Records from a data collection:
══════════════════════════════
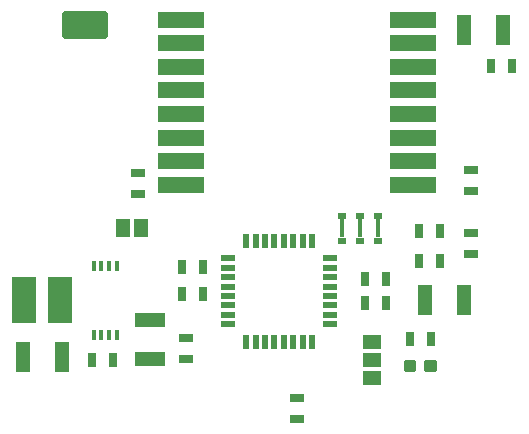
<source format=gtp>
G75*
%MOIN*%
%OFA0B0*%
%FSLAX25Y25*%
%IPPOS*%
%LPD*%
%AMOC8*
5,1,8,0,0,1.08239X$1,22.5*
%
%ADD10R,0.15748X0.05512*%
%ADD11R,0.04724X0.09843*%
%ADD12R,0.09843X0.04724*%
%ADD13R,0.07874X0.15748*%
%ADD14R,0.01575X0.03543*%
%ADD15R,0.03150X0.04724*%
%ADD16R,0.04724X0.03150*%
%ADD17R,0.04600X0.06300*%
%ADD18R,0.01575X0.06299*%
%ADD19R,0.03150X0.01969*%
%ADD20C,0.02362*%
%ADD21C,0.01181*%
%ADD22R,0.06300X0.04600*%
%ADD23R,0.05000X0.02200*%
%ADD24R,0.02200X0.05000*%
D10*
X0064020Y0102241D03*
X0064020Y0110115D03*
X0064020Y0117989D03*
X0064020Y0125863D03*
X0064020Y0133737D03*
X0064020Y0141611D03*
X0064020Y0149485D03*
X0064020Y0157359D03*
X0141580Y0157359D03*
X0141580Y0149485D03*
X0141580Y0141611D03*
X0141580Y0133737D03*
X0141580Y0125863D03*
X0141580Y0117989D03*
X0141580Y0110115D03*
X0141580Y0102241D03*
D11*
X0145304Y0063800D03*
X0158296Y0063800D03*
X0158304Y0153800D03*
X0171296Y0153800D03*
X0024296Y0044800D03*
X0011304Y0044800D03*
D12*
X0053800Y0044304D03*
X0053800Y0057296D03*
D13*
X0023706Y0063800D03*
X0011894Y0063800D03*
D14*
X0034961Y0052383D03*
X0037520Y0052383D03*
X0040080Y0052383D03*
X0042639Y0052383D03*
X0042639Y0075217D03*
X0040080Y0075217D03*
X0037520Y0075217D03*
X0034961Y0075217D03*
D15*
X0034257Y0043800D03*
X0041343Y0043800D03*
X0064257Y0065800D03*
X0071343Y0065800D03*
X0071343Y0074800D03*
X0064257Y0074800D03*
X0125257Y0070800D03*
X0132343Y0070800D03*
X0132343Y0062800D03*
X0125257Y0062800D03*
X0140257Y0050800D03*
X0147343Y0050800D03*
X0150343Y0076800D03*
X0143257Y0076800D03*
X0143257Y0086800D03*
X0150343Y0086800D03*
X0167257Y0141800D03*
X0174343Y0141800D03*
D16*
X0160800Y0107343D03*
X0160800Y0100257D03*
X0160800Y0086343D03*
X0160800Y0079257D03*
X0102800Y0031343D03*
X0102800Y0024257D03*
X0065800Y0044257D03*
X0065800Y0051343D03*
X0049800Y0099257D03*
X0049800Y0106343D03*
D17*
X0050800Y0087800D03*
X0044800Y0087800D03*
D18*
X0117894Y0087800D03*
X0123800Y0087800D03*
X0129706Y0087800D03*
D19*
X0129706Y0091934D03*
X0123800Y0091934D03*
X0117894Y0091934D03*
X0117894Y0083666D03*
X0123800Y0083666D03*
X0129706Y0083666D03*
D20*
X0038296Y0152257D02*
X0025304Y0152257D01*
X0025304Y0159343D01*
X0038296Y0159343D01*
X0038296Y0152257D01*
X0038296Y0154618D02*
X0025304Y0154618D01*
X0025304Y0156979D02*
X0038296Y0156979D01*
X0038296Y0159340D02*
X0025304Y0159340D01*
D21*
X0138969Y0043178D02*
X0138969Y0040422D01*
X0138969Y0043178D02*
X0141725Y0043178D01*
X0141725Y0040422D01*
X0138969Y0040422D01*
X0138969Y0041602D02*
X0141725Y0041602D01*
X0141725Y0042782D02*
X0138969Y0042782D01*
X0145875Y0043178D02*
X0145875Y0040422D01*
X0145875Y0043178D02*
X0148631Y0043178D01*
X0148631Y0040422D01*
X0145875Y0040422D01*
X0145875Y0041602D02*
X0148631Y0041602D01*
X0148631Y0042782D02*
X0145875Y0042782D01*
D22*
X0127800Y0043800D03*
X0127800Y0037800D03*
X0127800Y0049800D03*
D23*
X0113700Y0055776D03*
X0113700Y0058926D03*
X0113700Y0062076D03*
X0113700Y0065225D03*
X0113700Y0068375D03*
X0113700Y0071524D03*
X0113700Y0074674D03*
X0113700Y0077824D03*
X0079900Y0077824D03*
X0079900Y0074674D03*
X0079900Y0071524D03*
X0079900Y0068375D03*
X0079900Y0065225D03*
X0079900Y0062076D03*
X0079900Y0058926D03*
X0079900Y0055776D03*
D24*
X0085776Y0049900D03*
X0088926Y0049900D03*
X0092076Y0049900D03*
X0095225Y0049900D03*
X0098375Y0049900D03*
X0101524Y0049900D03*
X0104674Y0049900D03*
X0107824Y0049900D03*
X0107824Y0083700D03*
X0104674Y0083700D03*
X0101524Y0083700D03*
X0098375Y0083700D03*
X0095225Y0083700D03*
X0092076Y0083700D03*
X0088926Y0083700D03*
X0085776Y0083700D03*
M02*

</source>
══════════════════════════════
*Aim of the exercise*.
Wherever a picture appears in the data, please drop it and retype the rest exactly.

*Written solution*.
<source format=gtp>
G75*
%MOIN*%
%OFA0B0*%
%FSLAX25Y25*%
%IPPOS*%
%LPD*%
%AMOC8*
5,1,8,0,0,1.08239X$1,22.5*
%
%ADD10R,0.15748X0.05512*%
%ADD11R,0.04724X0.09843*%
%ADD12R,0.09843X0.04724*%
%ADD13R,0.07874X0.15748*%
%ADD14R,0.01575X0.03543*%
%ADD15R,0.03150X0.04724*%
%ADD16R,0.04724X0.03150*%
%ADD17R,0.04600X0.06300*%
%ADD18R,0.01575X0.06299*%
%ADD19R,0.03150X0.01969*%
%ADD20C,0.02362*%
%ADD21C,0.01181*%
%ADD22R,0.06300X0.04600*%
%ADD23R,0.05000X0.02200*%
%ADD24R,0.02200X0.05000*%
D10*
X0064020Y0102241D03*
X0064020Y0110115D03*
X0064020Y0117989D03*
X0064020Y0125863D03*
X0064020Y0133737D03*
X0064020Y0141611D03*
X0064020Y0149485D03*
X0064020Y0157359D03*
X0141580Y0157359D03*
X0141580Y0149485D03*
X0141580Y0141611D03*
X0141580Y0133737D03*
X0141580Y0125863D03*
X0141580Y0117989D03*
X0141580Y0110115D03*
X0141580Y0102241D03*
D11*
X0145304Y0063800D03*
X0158296Y0063800D03*
X0158304Y0153800D03*
X0171296Y0153800D03*
X0024296Y0044800D03*
X0011304Y0044800D03*
D12*
X0053800Y0044304D03*
X0053800Y0057296D03*
D13*
X0023706Y0063800D03*
X0011894Y0063800D03*
D14*
X0034961Y0052383D03*
X0037520Y0052383D03*
X0040080Y0052383D03*
X0042639Y0052383D03*
X0042639Y0075217D03*
X0040080Y0075217D03*
X0037520Y0075217D03*
X0034961Y0075217D03*
D15*
X0034257Y0043800D03*
X0041343Y0043800D03*
X0064257Y0065800D03*
X0071343Y0065800D03*
X0071343Y0074800D03*
X0064257Y0074800D03*
X0125257Y0070800D03*
X0132343Y0070800D03*
X0132343Y0062800D03*
X0125257Y0062800D03*
X0140257Y0050800D03*
X0147343Y0050800D03*
X0150343Y0076800D03*
X0143257Y0076800D03*
X0143257Y0086800D03*
X0150343Y0086800D03*
X0167257Y0141800D03*
X0174343Y0141800D03*
D16*
X0160800Y0107343D03*
X0160800Y0100257D03*
X0160800Y0086343D03*
X0160800Y0079257D03*
X0102800Y0031343D03*
X0102800Y0024257D03*
X0065800Y0044257D03*
X0065800Y0051343D03*
X0049800Y0099257D03*
X0049800Y0106343D03*
D17*
X0050800Y0087800D03*
X0044800Y0087800D03*
D18*
X0117894Y0087800D03*
X0123800Y0087800D03*
X0129706Y0087800D03*
D19*
X0129706Y0091934D03*
X0123800Y0091934D03*
X0117894Y0091934D03*
X0117894Y0083666D03*
X0123800Y0083666D03*
X0129706Y0083666D03*
D20*
X0038296Y0152257D02*
X0025304Y0152257D01*
X0025304Y0159343D01*
X0038296Y0159343D01*
X0038296Y0152257D01*
X0038296Y0154618D02*
X0025304Y0154618D01*
X0025304Y0156979D02*
X0038296Y0156979D01*
X0038296Y0159340D02*
X0025304Y0159340D01*
D21*
X0138969Y0043178D02*
X0138969Y0040422D01*
X0138969Y0043178D02*
X0141725Y0043178D01*
X0141725Y0040422D01*
X0138969Y0040422D01*
X0138969Y0041602D02*
X0141725Y0041602D01*
X0141725Y0042782D02*
X0138969Y0042782D01*
X0145875Y0043178D02*
X0145875Y0040422D01*
X0145875Y0043178D02*
X0148631Y0043178D01*
X0148631Y0040422D01*
X0145875Y0040422D01*
X0145875Y0041602D02*
X0148631Y0041602D01*
X0148631Y0042782D02*
X0145875Y0042782D01*
D22*
X0127800Y0043800D03*
X0127800Y0037800D03*
X0127800Y0049800D03*
D23*
X0113700Y0055776D03*
X0113700Y0058926D03*
X0113700Y0062076D03*
X0113700Y0065225D03*
X0113700Y0068375D03*
X0113700Y0071524D03*
X0113700Y0074674D03*
X0113700Y0077824D03*
X0079900Y0077824D03*
X0079900Y0074674D03*
X0079900Y0071524D03*
X0079900Y0068375D03*
X0079900Y0065225D03*
X0079900Y0062076D03*
X0079900Y0058926D03*
X0079900Y0055776D03*
D24*
X0085776Y0049900D03*
X0088926Y0049900D03*
X0092076Y0049900D03*
X0095225Y0049900D03*
X0098375Y0049900D03*
X0101524Y0049900D03*
X0104674Y0049900D03*
X0107824Y0049900D03*
X0107824Y0083700D03*
X0104674Y0083700D03*
X0101524Y0083700D03*
X0098375Y0083700D03*
X0095225Y0083700D03*
X0092076Y0083700D03*
X0088926Y0083700D03*
X0085776Y0083700D03*
M02*

</source>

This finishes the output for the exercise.